Should I tell my visitors that my site was hacked?
If user data was exposed, disclosure is not only ethical but may be legally required depending on your jurisdiction (GDPR, CCPA). Consult a privacy professional if you believe visitor data was compromised.
How much does professional WordPress malware removal cost?
Professional cleanup services typically range from $100 to $500 per incident. Ongoing security monitoring plans generally cost $10 to $30 per month.

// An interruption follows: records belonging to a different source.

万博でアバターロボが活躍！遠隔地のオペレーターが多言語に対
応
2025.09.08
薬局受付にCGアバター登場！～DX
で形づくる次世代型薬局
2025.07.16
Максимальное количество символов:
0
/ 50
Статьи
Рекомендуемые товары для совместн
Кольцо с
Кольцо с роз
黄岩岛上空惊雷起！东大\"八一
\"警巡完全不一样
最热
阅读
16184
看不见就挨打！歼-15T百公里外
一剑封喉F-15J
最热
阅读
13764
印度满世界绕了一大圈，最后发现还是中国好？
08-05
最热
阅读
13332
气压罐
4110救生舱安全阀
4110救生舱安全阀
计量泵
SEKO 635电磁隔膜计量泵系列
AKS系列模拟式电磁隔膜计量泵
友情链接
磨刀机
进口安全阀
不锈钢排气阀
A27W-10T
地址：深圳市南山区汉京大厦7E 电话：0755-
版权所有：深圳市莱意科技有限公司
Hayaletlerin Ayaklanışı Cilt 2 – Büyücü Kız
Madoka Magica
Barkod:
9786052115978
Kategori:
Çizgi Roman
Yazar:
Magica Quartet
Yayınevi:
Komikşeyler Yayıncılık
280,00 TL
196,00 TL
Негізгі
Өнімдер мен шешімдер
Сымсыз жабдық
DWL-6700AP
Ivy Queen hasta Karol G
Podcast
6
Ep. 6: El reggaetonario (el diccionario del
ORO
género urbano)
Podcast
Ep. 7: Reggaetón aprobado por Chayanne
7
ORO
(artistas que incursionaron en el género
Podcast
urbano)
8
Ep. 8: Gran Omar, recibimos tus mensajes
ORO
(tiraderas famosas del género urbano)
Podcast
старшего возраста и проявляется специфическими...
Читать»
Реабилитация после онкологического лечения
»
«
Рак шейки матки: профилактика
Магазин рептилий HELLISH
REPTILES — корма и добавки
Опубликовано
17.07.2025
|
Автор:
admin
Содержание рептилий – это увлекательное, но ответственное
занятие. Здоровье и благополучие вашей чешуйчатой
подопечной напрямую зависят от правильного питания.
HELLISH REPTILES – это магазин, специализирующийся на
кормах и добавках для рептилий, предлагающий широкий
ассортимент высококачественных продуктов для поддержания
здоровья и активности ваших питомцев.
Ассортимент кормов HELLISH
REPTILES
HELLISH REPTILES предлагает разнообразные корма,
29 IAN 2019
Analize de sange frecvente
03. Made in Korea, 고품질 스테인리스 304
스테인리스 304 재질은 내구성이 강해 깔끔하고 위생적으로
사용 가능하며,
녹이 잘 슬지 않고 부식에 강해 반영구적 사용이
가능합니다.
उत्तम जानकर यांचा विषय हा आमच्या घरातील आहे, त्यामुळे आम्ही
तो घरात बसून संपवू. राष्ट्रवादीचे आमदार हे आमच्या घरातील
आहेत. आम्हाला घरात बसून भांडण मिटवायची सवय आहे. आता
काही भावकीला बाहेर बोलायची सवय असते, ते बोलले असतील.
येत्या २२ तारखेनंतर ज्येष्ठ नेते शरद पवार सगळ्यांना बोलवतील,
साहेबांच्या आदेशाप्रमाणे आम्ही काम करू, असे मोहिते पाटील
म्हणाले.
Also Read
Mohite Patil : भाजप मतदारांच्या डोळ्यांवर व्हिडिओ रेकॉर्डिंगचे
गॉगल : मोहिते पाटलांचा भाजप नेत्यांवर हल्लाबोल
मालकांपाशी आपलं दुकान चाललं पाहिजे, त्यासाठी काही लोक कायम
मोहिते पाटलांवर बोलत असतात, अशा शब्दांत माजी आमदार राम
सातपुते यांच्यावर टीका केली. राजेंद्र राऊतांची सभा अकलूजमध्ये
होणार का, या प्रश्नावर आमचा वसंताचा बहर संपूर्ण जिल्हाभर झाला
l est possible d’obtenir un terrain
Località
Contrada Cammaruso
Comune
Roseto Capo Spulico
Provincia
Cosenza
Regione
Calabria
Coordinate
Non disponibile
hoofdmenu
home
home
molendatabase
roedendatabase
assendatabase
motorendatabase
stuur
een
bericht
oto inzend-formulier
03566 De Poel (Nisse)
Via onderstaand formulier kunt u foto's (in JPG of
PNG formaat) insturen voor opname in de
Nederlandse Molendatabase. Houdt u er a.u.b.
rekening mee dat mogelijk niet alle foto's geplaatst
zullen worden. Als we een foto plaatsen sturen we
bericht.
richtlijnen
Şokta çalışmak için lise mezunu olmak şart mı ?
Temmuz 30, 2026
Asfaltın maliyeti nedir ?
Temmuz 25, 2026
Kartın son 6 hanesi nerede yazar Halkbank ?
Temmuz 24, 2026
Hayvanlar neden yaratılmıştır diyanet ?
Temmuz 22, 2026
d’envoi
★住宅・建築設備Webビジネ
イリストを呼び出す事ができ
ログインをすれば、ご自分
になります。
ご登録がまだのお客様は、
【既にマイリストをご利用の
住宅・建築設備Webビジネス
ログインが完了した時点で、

The cost of a hack – in lost traffic, revenue, and reputation – almost always far exceeds prevention costs.
Final checklist – save this
- ✓ Change all passwords immediately and revoke all API keys
- ✓ Scan with Wordfence or Sucuri before removing anything
- ✓ Restore from a verified clean backup wherever possible
- ✓ Install a security plugin and firewall after cleanup
- ✓ Update WordPress core, all plugins, and all themes
- ✓ Enable two-factor authentication on all admin accounts
- ✓ Submit Google Search Console security review within 24 hours
- ✓ Biggest mistake: fixing the hack but not the underlying vulnerability
Getting hacked feels scary – but it is fixable.
What actually matters is what you do after the hack.
Secure it once, secure it properly – and you will likely never deal with this again.